Dur stood and they followed him into a back room. The wood-paneled walls were lined with shelves full of models—intricately detailed ships, siege weapons, unidentifiable contraptions, and scale figures of men and beasts.
“These are fancies. I have about half-a-dozen prepared and ready for service. Speak the words of empowerment and they will manifest as full-scale, solid constructs, and will sustain their ‘reality’ two to five hours.”

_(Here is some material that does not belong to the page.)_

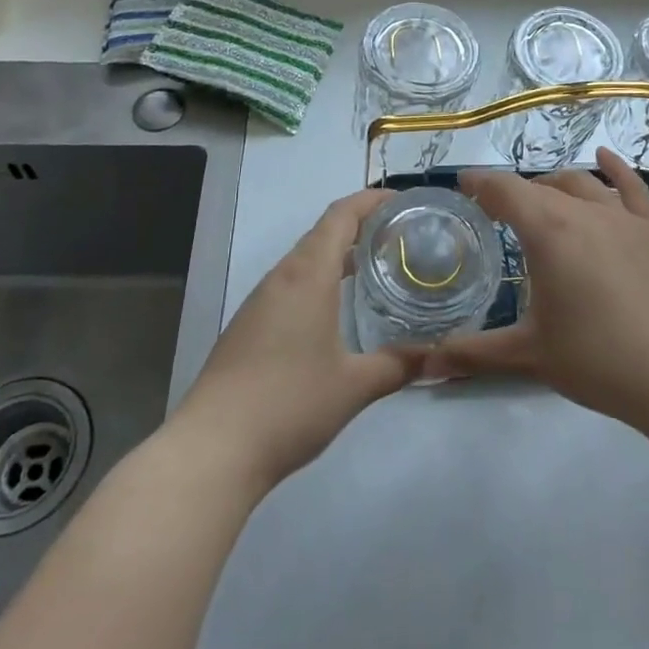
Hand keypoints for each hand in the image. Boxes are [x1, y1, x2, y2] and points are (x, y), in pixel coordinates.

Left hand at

“What happens when their force wears off?” Dyb asked.
“They revert to passing fancies, and disintegrate in a shower of glitter and fairy dust.”
Dur took one, a strange ship-like structure, down from a shelf. “This is a grimwind. Full size, it is big enough to transport a dozen people across the sky. I reinforced it with extra suspension of disbelief spells, so it’s certain to sustain its solidity the full five-hour duration. You wouldn’t want it to lose its verisimilitude when you were riding a thousand feet above the ground in it.”
He set it on his workbench, then picked up a winged lion.
“This one’s Rankin, Protector of Misfits…and here’s Fini, a Samoan giant. Let’s see…”
He rifled through the clutter, picking out three more.
“Stage-Roach, a living beast that can carry up to six passengers inside and another couple on top…Nortlov, a twenty-foot tall manga-bot...”
The last one he held up was of a warrior woman in black chainmail armor, a katana in her hand, black paint around her eyes—a Goth Joan of Arc.
Dyb reached out, almost instinctively, and plucked her from Dur’s hand. He peered strangely at the fine features of the three-inch tall model.
“This is Malia,” Dur said. “I’m rather fond of her, but she was created for a time such as this. Use them wisely, friends. Once their role is played out, they’re gone forever.”